* EXERCISE INSTRUCTIONS:
The data below calls for an exact copy.

(Stored data entries)
____

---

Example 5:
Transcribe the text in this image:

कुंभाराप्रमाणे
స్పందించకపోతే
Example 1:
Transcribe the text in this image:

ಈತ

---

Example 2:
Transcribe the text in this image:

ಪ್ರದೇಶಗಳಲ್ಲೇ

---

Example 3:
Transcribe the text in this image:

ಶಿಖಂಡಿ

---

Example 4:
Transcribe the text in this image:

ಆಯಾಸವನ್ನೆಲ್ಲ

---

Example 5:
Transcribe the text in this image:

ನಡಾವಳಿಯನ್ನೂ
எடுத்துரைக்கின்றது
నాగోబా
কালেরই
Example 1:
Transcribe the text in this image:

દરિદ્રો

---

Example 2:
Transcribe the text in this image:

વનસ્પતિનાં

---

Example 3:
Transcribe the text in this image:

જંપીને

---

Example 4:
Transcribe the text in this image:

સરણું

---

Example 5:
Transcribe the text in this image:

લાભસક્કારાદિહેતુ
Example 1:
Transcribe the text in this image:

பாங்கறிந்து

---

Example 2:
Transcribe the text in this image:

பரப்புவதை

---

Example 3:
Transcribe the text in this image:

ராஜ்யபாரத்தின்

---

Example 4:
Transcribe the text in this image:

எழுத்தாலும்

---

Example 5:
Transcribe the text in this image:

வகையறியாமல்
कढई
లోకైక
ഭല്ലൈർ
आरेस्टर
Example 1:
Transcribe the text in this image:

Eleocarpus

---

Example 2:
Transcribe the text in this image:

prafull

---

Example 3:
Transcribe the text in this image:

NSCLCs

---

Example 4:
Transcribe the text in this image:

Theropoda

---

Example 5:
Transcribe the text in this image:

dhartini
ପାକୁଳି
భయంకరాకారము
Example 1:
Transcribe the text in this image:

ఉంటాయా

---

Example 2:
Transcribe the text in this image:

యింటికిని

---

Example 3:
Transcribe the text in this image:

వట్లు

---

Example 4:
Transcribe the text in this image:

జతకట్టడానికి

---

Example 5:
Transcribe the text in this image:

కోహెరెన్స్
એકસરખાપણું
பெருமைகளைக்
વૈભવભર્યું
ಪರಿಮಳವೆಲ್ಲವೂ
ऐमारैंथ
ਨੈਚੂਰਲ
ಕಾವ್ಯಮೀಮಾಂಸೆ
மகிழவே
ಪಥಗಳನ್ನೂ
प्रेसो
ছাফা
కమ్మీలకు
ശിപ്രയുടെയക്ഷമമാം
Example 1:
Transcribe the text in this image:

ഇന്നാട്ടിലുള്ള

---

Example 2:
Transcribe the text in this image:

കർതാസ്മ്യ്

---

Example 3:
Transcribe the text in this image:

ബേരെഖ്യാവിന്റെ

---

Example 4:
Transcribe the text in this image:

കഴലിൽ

____

* RESULT OF THE EXERCISE:
---

Example 5:
Transcribe the text in this image:

कुंभाराप्रमाणे
స్పందించకపోతే
Example 1:
Transcribe the text in this image:

ಈತ

---

Example 2:
Transcribe the text in this image:

ಪ್ರದೇಶಗಳಲ್ಲೇ

---

Example 3:
Transcribe the text in this image:

ಶಿಖಂಡಿ

---

Example 4:
Transcribe the text in this image:

ಆಯಾಸವನ್ನೆಲ್ಲ

---

Example 5:
Transcribe the text in this image:

ನಡಾವಳಿಯನ್ನೂ
எடுத்துரைக்கின்றது
నాగోబా
কালেরই
Example 1:
Transcribe the text in this image:

દરિદ્રો

---

Example 2:
Transcribe the text in this image:

વનસ્પતિનાં

---

Example 3:
Transcribe the text in this image:

જંપીને

---

Example 4:
Transcribe the text in this image:

સરણું

---

Example 5:
Transcribe the text in this image:

લાભસક્કારાદિહેતુ
Example 1:
Transcribe the text in this image:

பாங்கறிந்து

---

Example 2:
Transcribe the text in this image:

பரப்புவதை

---

Example 3:
Transcribe the text in this image:

ராஜ்யபாரத்தின்

---

Example 4:
Transcribe the text in this image:

எழுத்தாலும்

---

Example 5:
Transcribe the text in this image:

வகையறியாமல்
कढई
లోకైక
ഭല്ലൈർ
आरेस्टर
Example 1:
Transcribe the text in this image:

Eleocarpus

---

Example 2:
Transcribe the text in this image:

prafull

---

Example 3:
Transcribe the text in this image:

NSCLCs

---

Example 4:
Transcribe the text in this image:

Theropoda

---

Example 5:
Transcribe the text in this image:

dhartini
ପାକୁଳି
భయంకరాకారము
Example 1:
Transcribe the text in this image:

ఉంటాయా

---

Example 2:
Transcribe the text in this image:

యింటికిని

---

Example 3:
Transcribe the text in this image:

వట్లు

---

Example 4:
Transcribe the text in this image:

జతకట్టడానికి

---

Example 5:
Transcribe the text in this image:

కోహెరెన్స్
એકસરખાપણું
பெருமைகளைக்
વૈભવભર્યું
ಪರಿಮಳವೆಲ್ಲವೂ
ऐमारैंथ
ਨੈਚੂਰਲ
ಕಾವ್ಯಮೀಮಾಂಸೆ
மகிழவே
ಪಥಗಳನ್ನೂ
प्रेसो
ছাফা
కమ్మీలకు
ശിപ്രയുടെയക്ഷമമാം
Example 1:
Transcribe the text in this image:

ഇന്നാട്ടിലുള്ള

---

Example 2:
Transcribe the text in this image:

കർതാസ്മ്യ്

---

Example 3:
Transcribe the text in this image:

ബേരെഖ്യാവിന്റെ

---

Example 4:
Transcribe the text in this image:

കഴലിൽ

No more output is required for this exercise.